Aquella idea lo horrorizó tanto, que pensó en Elizabeth y en su pasión por conservar los testimonios del arte rupestre nativo. «Tú y yo formaríamos un gran equipo de investigación, Faraday». El dolor atenazó de nuevo su corazón, como sabía que le ocurriría cada vez que la recordara. ¡Si al menos pudieran haber realizado su sueño de trabajar juntos, reuniendo conocimientos antropológicos para preservarlos entre las tapas de libros…!
En el momento en que Faraday daba la vuelta al dibujo para descubrir el que lo seguía —el de unas mujeres hopi moliendo maíz—, lo asaltó la idea de que ya había iniciado el trabajo sobre el que Elizabeth y él habían fantaseado. Sus meses pasados con John Wheeler habían producido un rico y pintoresco reportaje de las tradiciones nativas que estaban desapareciendo del oeste. De pronto sintió, sobreponiéndose al dolor por la pérdida de Elizabeth, la antigua excitación que despuntaba en su interior, la que había sentido en el pico Smith: el deseo de continuar este trabajo, de recorrer la región con su cuaderno de dibujo y preservar los últimos restos culturales de una población que desaparecía.
Estas nuevas ideas alumbraron en él el primer destello de esperanza que había sentido desde hacía semanas, y Faraday dio la vuelta a aquel boceto para ver el siguiente de la colección: el retrato de una muchacha a la que él llamaba Flor de Calabaza.
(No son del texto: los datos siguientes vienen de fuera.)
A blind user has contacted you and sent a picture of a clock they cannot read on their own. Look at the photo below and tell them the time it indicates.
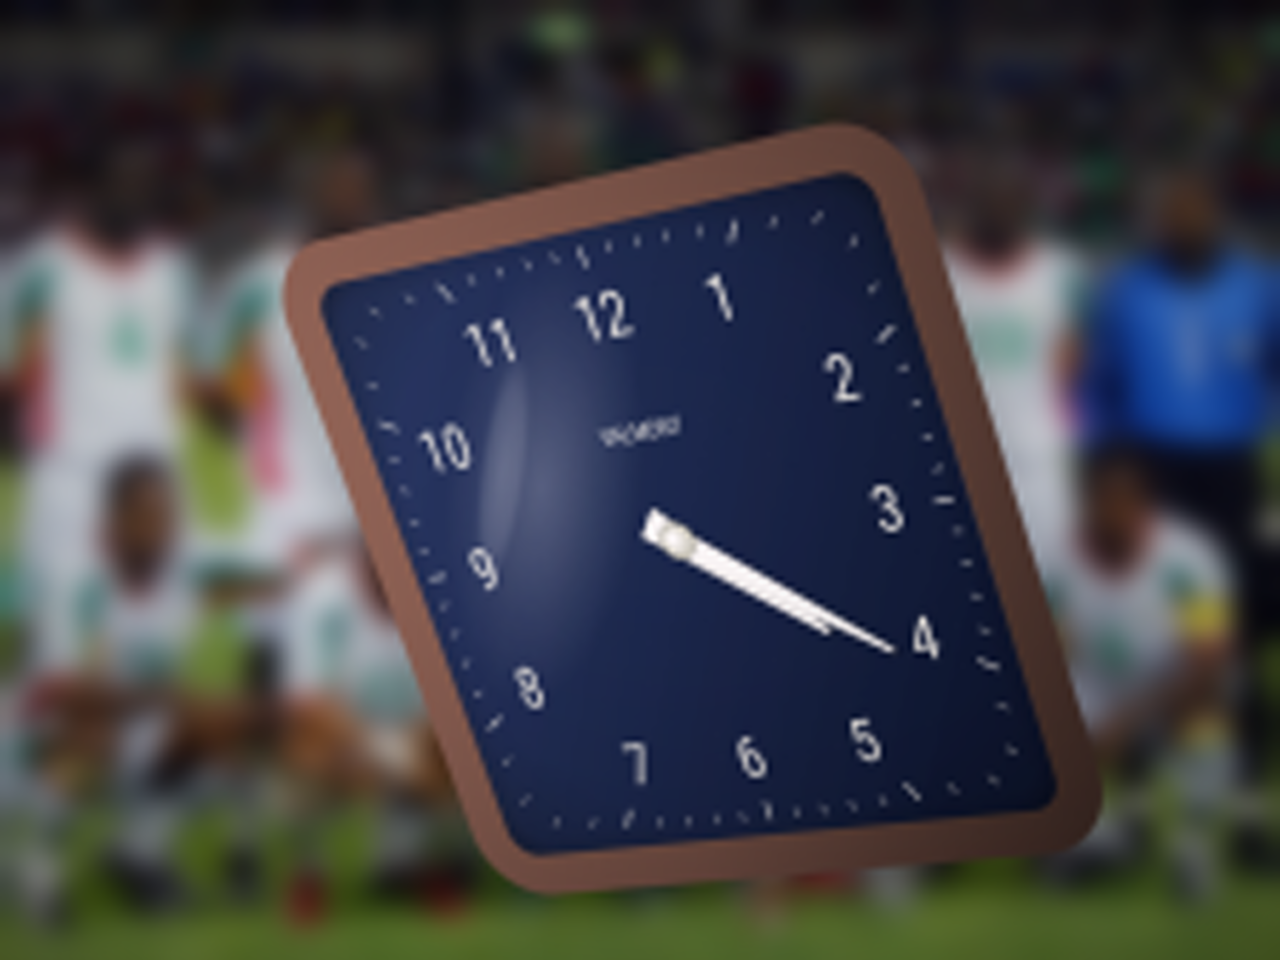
4:21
Observó los óvalos de sus ojos y se quedó mirando sus jugosos labios, como si esperara que en cualquier instante comenzaran a hablar.
—¿Qué es eso, papá? —preguntó Morgana, señalando las tres líneas verticales en la frente de la muchacha.
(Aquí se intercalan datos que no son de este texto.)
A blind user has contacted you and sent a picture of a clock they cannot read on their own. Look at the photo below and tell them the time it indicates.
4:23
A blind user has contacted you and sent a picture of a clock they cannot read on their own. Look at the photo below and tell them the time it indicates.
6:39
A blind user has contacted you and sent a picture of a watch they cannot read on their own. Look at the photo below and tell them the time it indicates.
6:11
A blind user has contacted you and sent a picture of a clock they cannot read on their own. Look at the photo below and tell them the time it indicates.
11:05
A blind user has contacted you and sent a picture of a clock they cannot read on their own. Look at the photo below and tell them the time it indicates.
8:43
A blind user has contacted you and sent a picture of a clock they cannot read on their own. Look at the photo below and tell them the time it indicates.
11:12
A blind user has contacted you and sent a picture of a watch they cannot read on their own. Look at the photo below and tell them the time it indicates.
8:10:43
—Lo llaman tatuaje, cariño. Los indios se hacen unos cortes en la piel y se restriegan tinta en ellos.
—¿Por qué?
—Creo que es una marca que identifica a qué clan pertenecen.
Morgana se quedó un rato observando el tatuaje, y después preguntó:
—¿Pertenecemos también nosotros a un clan, papá?
—La verdad es que no lo sé, cariño —confesó, pensando en los estirados Hightower y en el concepto que podían tener ellos de la palabra «clan».
Pero Morgana seguía sin poder apartar la vista del tatuaje. Aunque ignorara de qué clan se trataba, decidió que tenía que ser maravilloso pertenecer a él. Por eso preguntó:
—¿Dónde vive esa chica?
—¿Recuerdas las ruinas que visitamos el año pasado? ¿Donde te enseñé aquellas casas viejísimas en que vivía gente hace muchísimos años?
Ella asintió, recordando vagamente piedras caídas y bloques gigantescos, pero sobre todo los vistosos lagartos que centelleaban como arco iris bajo la luz del sol.
Y mientras Faraday le contaba a su hija el extraño misterio de aquel lugar llamado Chaco Canyon, recordó las cosas que le había explicado Elizabeth —acerca de aquellos seres antiguos que volaban por el aire y lanzaban flechas de fuego—, preguntándose si alguna vez sería posible desentrañar el misterio de los desaparecidos anasazi.